Text passage -
========================================================================

Nearly 74 percent of the state's health clinics are paperless — with basic or fully functional IT systems — compared to 51 percent nationally, according to a new national poll by the U.S. Department of Health and Human Services.

Minnesota, home to the highly touted Mayo Clinic, is No. 1 with 80 percent of its doctor offices digitized, followed by Massachusetts, Wisconsin and North Dakota.

States with the lowest adoption rates are Kentucky, Louisiana and Florida.

The data released on Thursday come from annual polls of providers done by the American Hospital Association and the U.S. Centers for Disease Control.

The results show a reversal of the former low interest in electronic medical charting — driven largely by billions in new financial incentives and penalties, said David Blumenthal the national coordinator for Health Information Technology.

In just one year, between 2009 and 2010, the percentage of physicians who say they have fully functional systems grew by 46 percent, the survey found.

Financial incentives delivered through Medicaid and Medicare are intended to help offset start-up costs.

All it takes for a doctor to qualify for the money now is to electronically report aggregate patient data. But down the road, doctors will have to show they're using the data to improve care.

Getting there will likely take years, say health IT experts.

"There are a lot of technical challenges to upgrading data systems, many of which have been sort of patched together," said Jan Root, CEO and president of the Utah Health Information Network, a data superhighway that allows health providers and hospitals to exchange information about patients.

"But the good news is doctors are getting really excited about this," Root said. "It's not a good day for a doctor who inadvertently harms a patient who didn't tell the doctor he or she was allergic to a given drug."

And Utah has a lead on other states, in part due to large grants received to push providers into the paperless realm, said Sharon Donnelly, vice president of health IT strategy at HealthInsight. "We were one of the first four states to get federal funds."

The nonprofit HealthInsight is responsible for dispensing some of those funds to small clinics that need help with their IT upgrades.

"We're lucky because our large integrated health systems like Intermountain Healthcare and the University of Utah have seen this as really important and invested a lot of money already," said Donnelly. Federal, low-income clinics, shouldering much of the medical needs in some rural parts of Utah, are also ahead of the pack.

"In other states, the gap is in rural areas. We haven't seen that in Utah," said Donnelly, noting the slowest adoption rates are among pediatric and family practice offices that operate close to the margins and older physicians.

========================================================================

Dataset records -
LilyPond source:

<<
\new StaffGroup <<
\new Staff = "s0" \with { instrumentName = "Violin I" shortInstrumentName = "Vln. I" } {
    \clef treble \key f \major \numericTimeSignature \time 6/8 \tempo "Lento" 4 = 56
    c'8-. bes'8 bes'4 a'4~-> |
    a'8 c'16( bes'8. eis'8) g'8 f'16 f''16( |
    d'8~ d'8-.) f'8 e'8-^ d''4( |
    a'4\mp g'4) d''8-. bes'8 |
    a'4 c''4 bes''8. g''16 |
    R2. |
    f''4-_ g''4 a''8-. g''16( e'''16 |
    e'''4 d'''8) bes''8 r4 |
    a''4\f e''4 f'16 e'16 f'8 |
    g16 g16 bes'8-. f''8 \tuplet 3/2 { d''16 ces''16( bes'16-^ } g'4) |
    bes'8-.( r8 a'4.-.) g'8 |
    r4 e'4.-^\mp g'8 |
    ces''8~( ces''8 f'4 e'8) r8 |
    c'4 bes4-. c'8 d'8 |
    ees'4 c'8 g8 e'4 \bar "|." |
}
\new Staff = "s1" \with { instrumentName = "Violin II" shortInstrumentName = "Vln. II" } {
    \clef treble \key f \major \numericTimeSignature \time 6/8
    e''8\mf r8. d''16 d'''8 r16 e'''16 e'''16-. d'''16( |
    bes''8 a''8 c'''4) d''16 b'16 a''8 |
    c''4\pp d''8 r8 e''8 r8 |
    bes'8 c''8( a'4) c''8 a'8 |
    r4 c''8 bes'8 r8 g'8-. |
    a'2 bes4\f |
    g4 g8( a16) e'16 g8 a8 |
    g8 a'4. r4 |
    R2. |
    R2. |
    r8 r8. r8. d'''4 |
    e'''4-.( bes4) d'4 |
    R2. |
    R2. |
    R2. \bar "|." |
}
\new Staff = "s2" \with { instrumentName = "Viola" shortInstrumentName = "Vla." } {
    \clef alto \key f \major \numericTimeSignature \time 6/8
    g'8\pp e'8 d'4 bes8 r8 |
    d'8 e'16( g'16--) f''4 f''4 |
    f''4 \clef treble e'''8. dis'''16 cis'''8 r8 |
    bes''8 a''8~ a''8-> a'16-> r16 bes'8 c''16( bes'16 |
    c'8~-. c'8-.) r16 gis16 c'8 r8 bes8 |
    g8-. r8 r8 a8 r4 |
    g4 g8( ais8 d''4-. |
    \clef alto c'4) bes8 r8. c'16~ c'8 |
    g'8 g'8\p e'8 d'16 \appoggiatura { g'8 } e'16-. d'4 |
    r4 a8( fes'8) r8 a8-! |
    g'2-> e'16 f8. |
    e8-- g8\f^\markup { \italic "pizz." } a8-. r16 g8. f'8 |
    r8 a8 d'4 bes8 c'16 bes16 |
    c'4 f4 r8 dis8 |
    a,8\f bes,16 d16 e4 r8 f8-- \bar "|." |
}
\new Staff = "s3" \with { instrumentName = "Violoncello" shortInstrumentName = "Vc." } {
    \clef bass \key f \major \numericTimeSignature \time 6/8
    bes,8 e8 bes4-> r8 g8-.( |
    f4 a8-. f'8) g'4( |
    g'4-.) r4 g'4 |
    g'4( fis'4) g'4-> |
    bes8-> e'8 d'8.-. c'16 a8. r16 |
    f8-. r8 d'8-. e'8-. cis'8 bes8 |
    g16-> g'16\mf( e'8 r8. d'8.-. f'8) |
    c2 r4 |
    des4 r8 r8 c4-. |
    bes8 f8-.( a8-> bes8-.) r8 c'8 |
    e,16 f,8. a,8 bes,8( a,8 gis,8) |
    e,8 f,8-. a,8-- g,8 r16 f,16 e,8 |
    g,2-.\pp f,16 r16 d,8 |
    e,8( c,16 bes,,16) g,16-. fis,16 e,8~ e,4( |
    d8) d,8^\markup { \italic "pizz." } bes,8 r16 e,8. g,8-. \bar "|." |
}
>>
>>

========================================================================

Task requirements -
Could you reproduce, word for word, the part of the health clinic article that opens with the words containing "Minnesota, home to" and closes with "and North Dakota."?

Written solution -
Minnesota, home to the highly touted Mayo Clinic, is No. 1 with 80 percent of its doctor offices digitized, followed by Massachusetts, Wisconsin and North Dakota.